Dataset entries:
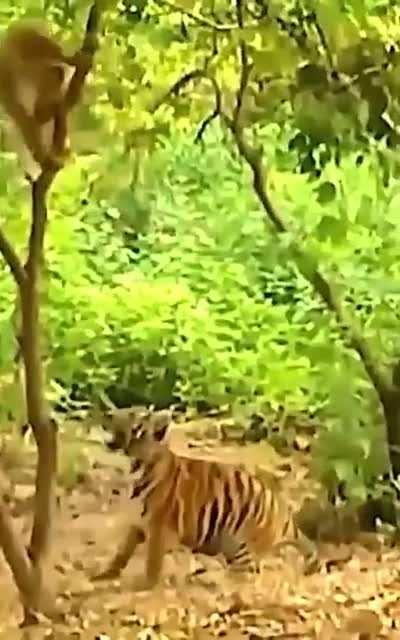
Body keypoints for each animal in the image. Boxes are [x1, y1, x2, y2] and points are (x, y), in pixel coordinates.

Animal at [94, 407, 318, 590]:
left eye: (132, 416)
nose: (108, 414)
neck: (135, 466)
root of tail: (283, 509)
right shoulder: (137, 522)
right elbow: (122, 551)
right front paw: (106, 574)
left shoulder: (159, 526)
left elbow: (153, 561)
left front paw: (145, 584)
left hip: (242, 546)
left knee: (247, 577)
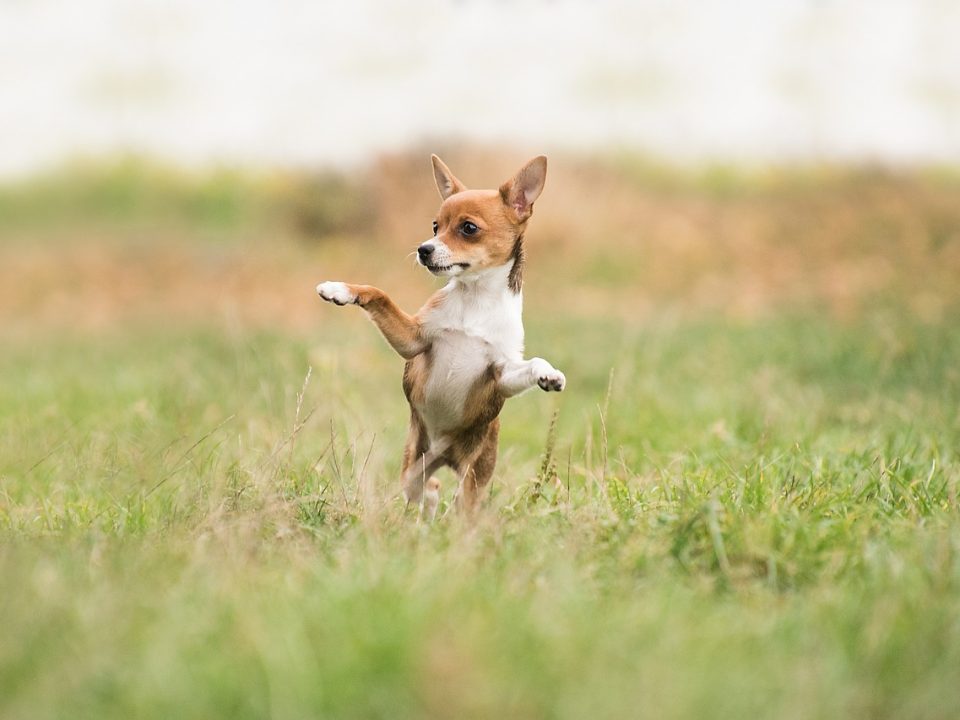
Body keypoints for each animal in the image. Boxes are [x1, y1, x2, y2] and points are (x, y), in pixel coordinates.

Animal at [318, 155, 568, 520]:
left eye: (468, 228)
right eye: (435, 226)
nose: (424, 249)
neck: (475, 300)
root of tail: (443, 456)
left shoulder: (500, 374)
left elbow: (531, 362)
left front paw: (549, 374)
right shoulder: (413, 339)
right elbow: (379, 294)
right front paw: (340, 289)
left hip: (474, 475)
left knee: (461, 502)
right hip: (414, 465)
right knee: (428, 488)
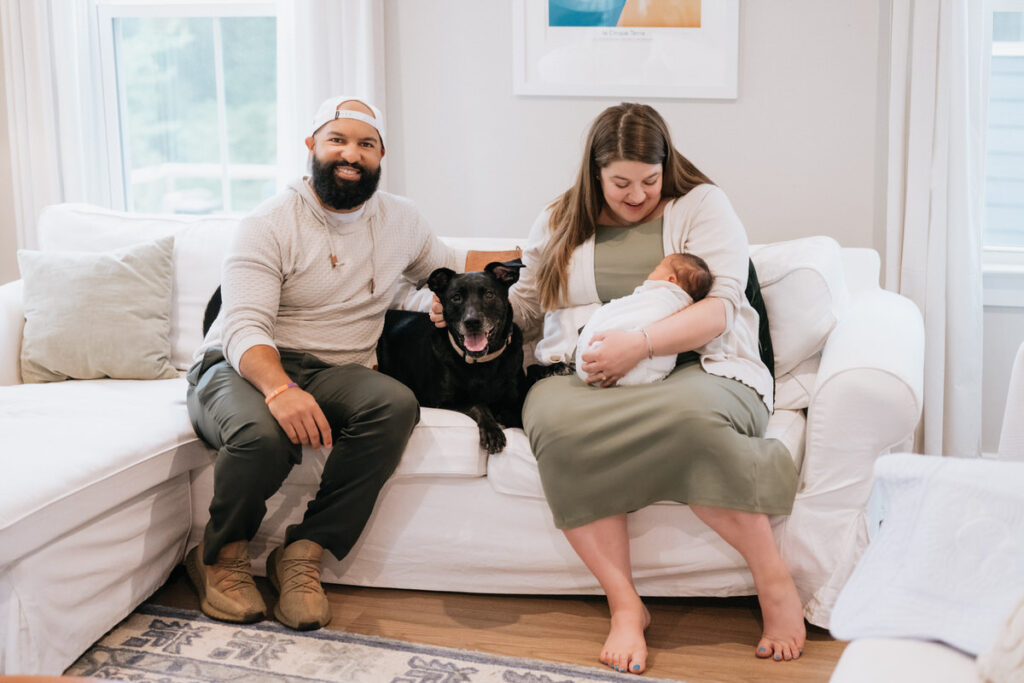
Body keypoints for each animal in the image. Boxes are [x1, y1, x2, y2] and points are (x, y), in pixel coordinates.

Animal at [376, 262, 524, 454]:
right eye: (456, 298)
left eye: (489, 294)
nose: (472, 322)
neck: (481, 364)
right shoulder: (442, 403)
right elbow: (478, 404)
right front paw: (492, 430)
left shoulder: (515, 404)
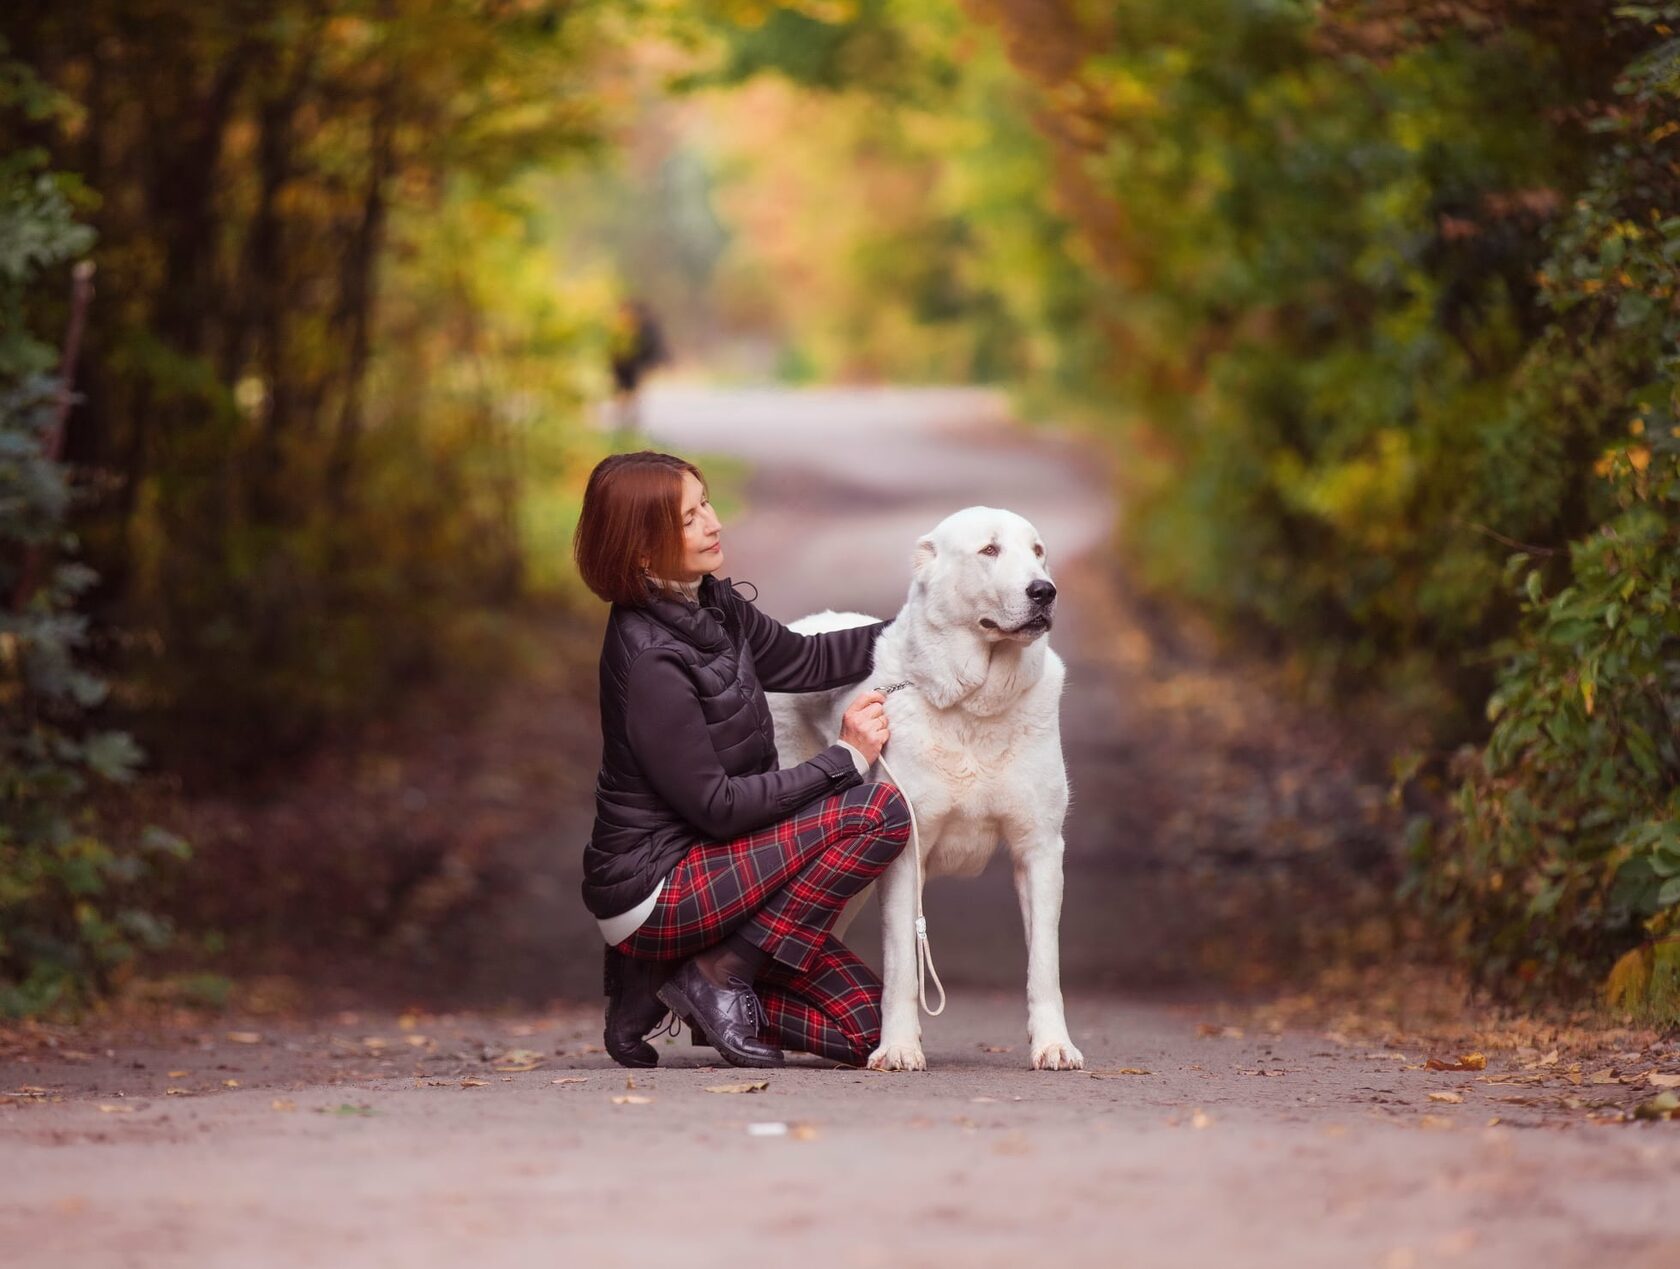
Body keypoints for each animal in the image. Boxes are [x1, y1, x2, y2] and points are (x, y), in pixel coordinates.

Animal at [769, 507, 1081, 1068]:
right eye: (989, 550)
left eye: (1038, 551)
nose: (1044, 591)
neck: (972, 706)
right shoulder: (904, 853)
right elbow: (902, 970)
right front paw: (897, 1048)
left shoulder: (1040, 850)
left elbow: (1045, 966)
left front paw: (1054, 1045)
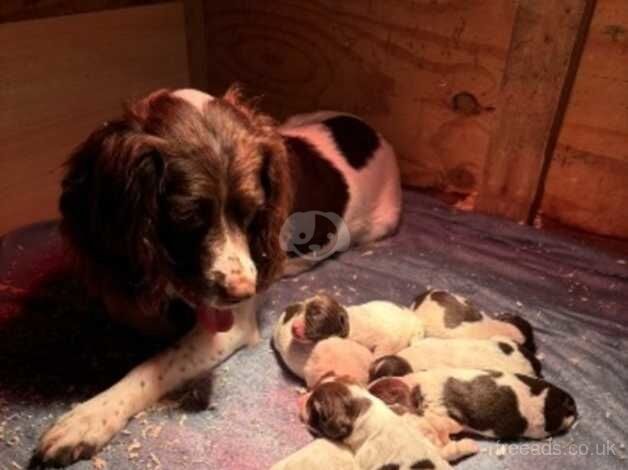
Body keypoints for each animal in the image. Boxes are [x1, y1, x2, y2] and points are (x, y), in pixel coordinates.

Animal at [35, 88, 402, 466]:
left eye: (255, 211)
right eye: (187, 217)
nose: (244, 292)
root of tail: (373, 134)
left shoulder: (228, 327)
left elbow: (155, 365)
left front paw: (91, 416)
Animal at [288, 294, 424, 356]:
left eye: (316, 315)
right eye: (301, 310)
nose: (293, 327)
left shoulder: (385, 342)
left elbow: (380, 352)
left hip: (416, 332)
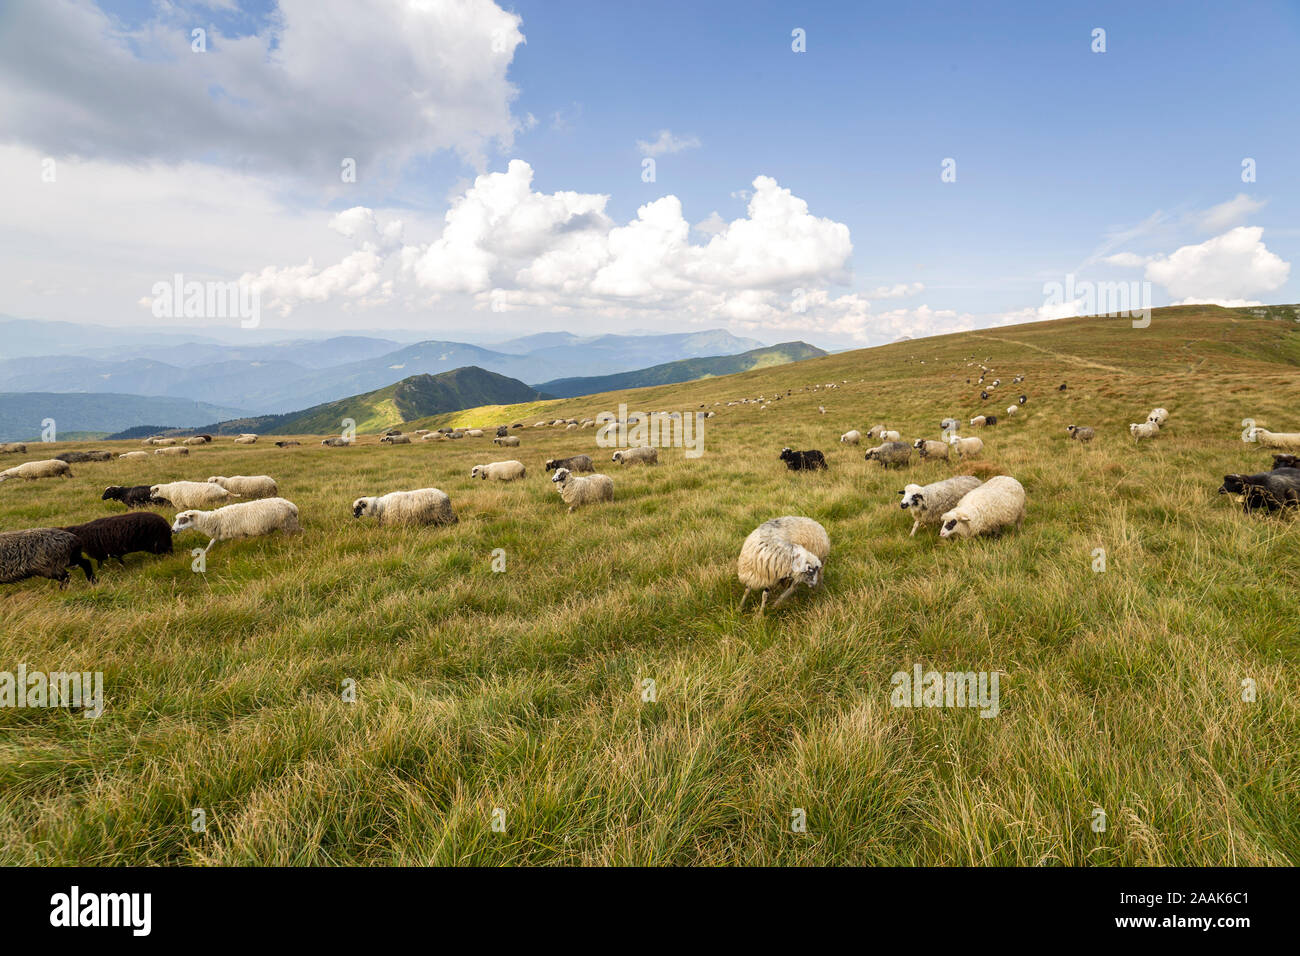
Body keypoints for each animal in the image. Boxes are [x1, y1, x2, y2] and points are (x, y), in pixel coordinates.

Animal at [171, 497, 300, 553]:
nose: (172, 530)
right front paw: (205, 552)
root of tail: (293, 506)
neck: (214, 519)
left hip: (288, 524)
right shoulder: (219, 533)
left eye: (183, 520)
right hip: (288, 524)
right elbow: (211, 542)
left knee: (298, 532)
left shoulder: (240, 534)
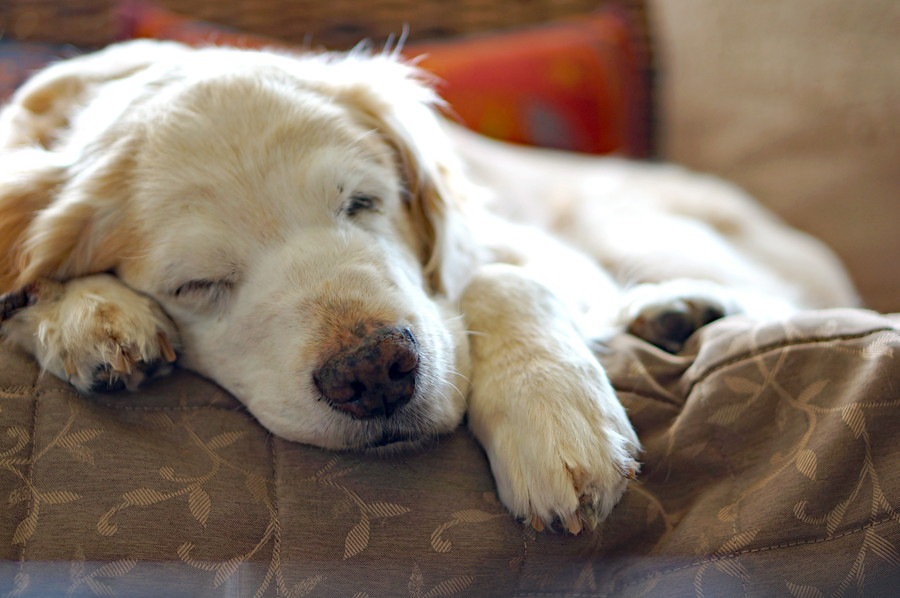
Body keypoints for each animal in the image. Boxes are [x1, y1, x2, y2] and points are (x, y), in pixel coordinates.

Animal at [0, 43, 856, 540]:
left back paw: (678, 312)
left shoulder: (513, 241)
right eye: (199, 283)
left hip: (634, 226)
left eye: (363, 202)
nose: (374, 373)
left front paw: (554, 418)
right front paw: (91, 313)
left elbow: (497, 279)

**WHAT YOU SHOULD DO**
Could you reproduce exactly, and only, the lines from the start of the records through the line containing "right front paw: (340, 289)", leaving out the pictures?

**ANSWER TO THIS TASK**
Body keypoints for each animal in the image. Boxes are [x1, y1, x2, y2] and points are (x, y), in pixel coordinates.

Animal at [94, 407, 318, 590]:
left eye: (132, 416)
nose: (108, 414)
neck: (135, 466)
root of tail: (283, 509)
right shoulder: (137, 522)
right elbow: (122, 551)
right front paw: (106, 574)
left shoulder: (159, 526)
left elbow: (153, 561)
left front paw: (145, 584)
left hip: (242, 546)
left knee: (247, 577)
Body keypoints for each animal in the image. Boxes are [x1, y1, x2, y2] and points are (x, y), in pixel coordinates.

Animal at [318, 155, 568, 520]:
left eye: (468, 228)
right eye: (435, 226)
nose: (424, 249)
neck: (475, 300)
root of tail: (443, 456)
left shoulder: (500, 374)
left elbow: (531, 362)
left front paw: (549, 374)
right shoulder: (413, 339)
right elbow: (379, 294)
right front paw: (340, 289)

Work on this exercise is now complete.